I get a chuckle back, 《They cannot demand so little. An army like that is EXPENSIVE, and they'll need to pay the troops. They literally can't demand anything less than everything.  And here he is…》

He pauses for a while, and I wait patiently, 《... and that's exactly it. Complete surrender is the demand, with the understanding that they'll take everything and sell everyone as slaves, burning whatever is left… not that anything here will burn, except coal. The idiots… now for talks…》

I wait a bit longer, and David gives me the final report, 《Well, I got them to avoid accepting. Barely. It was a narrow vote, though. Try not to delay too long, eh?》

I chuckle back, 《Hope springs eternal. I figure on hitting them when they actually engage. I want my opponents viscerally frightened about what I can pull off when I'm angry - and for that, they need to fear what I end for them.》

《They already do. The only real reason they didn't accept now is that most of them think they can run away successfully during the actual fighting, and take much of their riches with them. The cowards.》I roll my eyes at David's words... not that he can see, but it's reflexive.

《They're not dragons,》 is my only reply.

《Definitely not,》David agrees.

We wait… and wait… and wait… I end up covering for Wanda twice so she can drain her milk tanks before they attack...  at dawn, of course.

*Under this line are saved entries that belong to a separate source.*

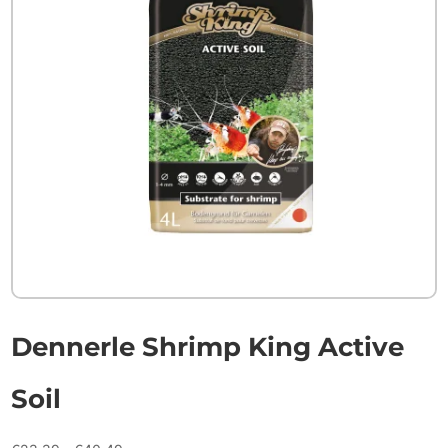
Dennerle Shrimp King Active
Soil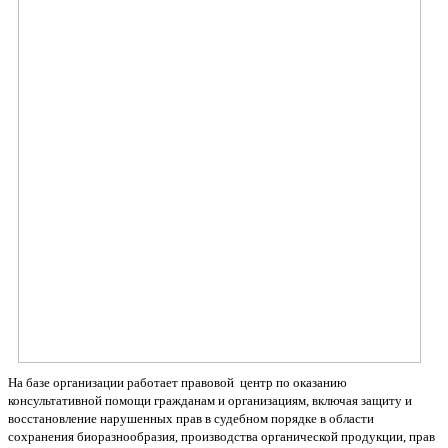
На базе организации работает правовой центр по оказанию
консультативной помощи гражданам и организациям, включая защиту и
восстановление нарушенных прав в судебном порядке в области
сохранения биоразнообразия, производства органической продукции, прав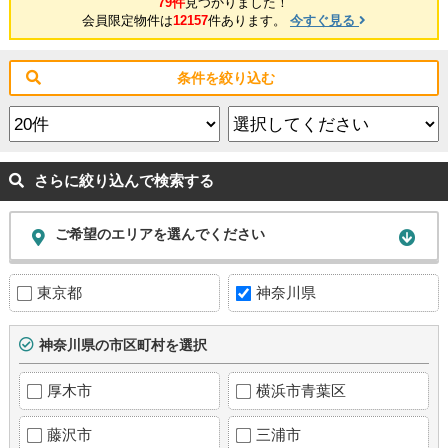
79件
見つかりました！
会員限定物件は
12157
件あります。
今すぐ見る
条件を絞り込む
さらに絞り込んで検索する
ご希望のエリアを選んでください
東京都
神奈川県
神奈川県の市区町村を選択
厚木市
横浜市青葉区
藤沢市
三浦市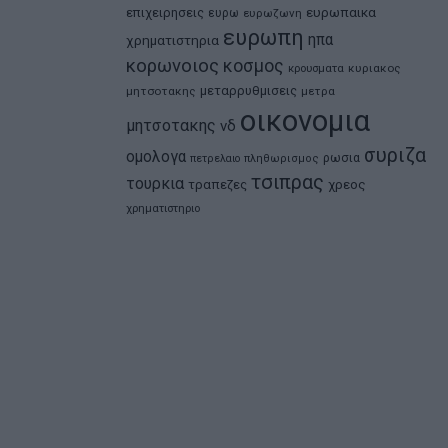
ευρωπαικα
επιχειρησεις
ευρω
ευρωζωνη
ευρωπη
ηπα
χρηματιστηρια
κορωνοιος
κοσμος
κρουσματα
κυριακος
μεταρρυθμισεις
μητσοτακης
μετρα
οικονομια
μητσοτακης
νδ
συριζα
ομολογα
ρωσια
πετρελαιο
πληθωρισμος
τσιπρας
τουρκια
τραπεζες
χρεος
χρηματιστηριο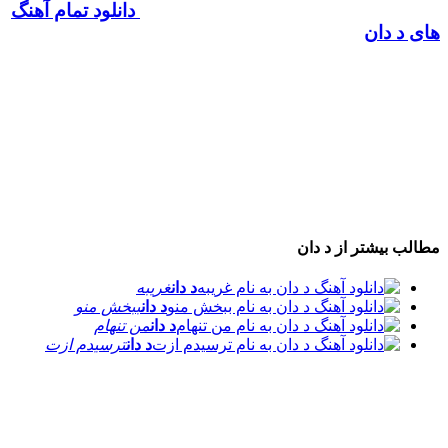
دانلود تمام آهنگ
های د دان
مطالب بیشتر از
د دان
د دان
غریبه
د دان
ببخش منو
د دان
من تنهام
د دان
ترسیدم ازت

I was planning on waiting until they actually reached the walls… but I can see and hear ridiculously clearly from here: Guts spilled from arrows, people's skin bubbling as my masers hit them, the screams of the dying… no, just… no. So I make my move at first blood:

《Oscar, it's time.》 He knows what he needs to do. We planned this.

While he works, I cast Mythic Time Stop, to give myself hours to do my portion of this mess.  Technically, it doesn't stop time: It speeds me up to the point where everything else seems to be stopped… but generally, the distinction is petty. It prevents me from doing things to people directly while it's running… but I can do anything to the terrain or myself, and can engage in summoning.

Things are a lot quieter now. Completely quiet. I'd probably be able to hear my heartbeat, if I had one. But I know what I need to do: I start by casting Superior Invisibility on myself (it’s from the Spell Compendium: Invisibility, but also works against other senses, AND beats See Invisibility, Glitterdust, Faerie Fire, and Invisibility Purge, AND doesn't end when I attack someone). I also make sure I have both Chain Spell and Wish via my floating feats from spells. I then start making Time Clones of myself: A few hundred of them, and directing them to spread out so the entire enemy army is covered.

Once I am satisfied that there's enough of me, I let the Time Stop expire, and have my copies spam Chain Spell and Persistent Spell on Wish for a Chained and Persistent Trap the Soul.  Normally, that's a waste: But Wish makes a nice flex spell if they need something, and I don't pay components anyway. Trap the Soul, despite the name, traps a single target permanently in a gem.  Chain spell means we can hit an extra huge number of people per casting (one per caster level, to a maximum of twenty extra targets, although the secondary targets have a reduced difficulty for making the save), and Persistent Spell means they have to make the save twice to get out of it… and each clone can cast that five times per round, affecting twenty one soldiers per casting… if they're grouped up enough (chain spell comes with a thirty foot limit on secondary targets). They're not usually perfectly dense, of course, and one in four hundred makes both saves.

But I can make an arbitrarily large number of my copies, enough that each soldier can be a target at least twice in the first round after I let time resume. Which means only one in a hundred sixty thousand of the rank and file manage to avoid getting sucked into gemstones… and they don't have that many. In seconds, the field is empty of everyone but the dead and my copies, who deposit the nearly thirty thousand soul gems in my crafting plane.

Of course, I always knew the rank and file soldiers were going to be the easy part.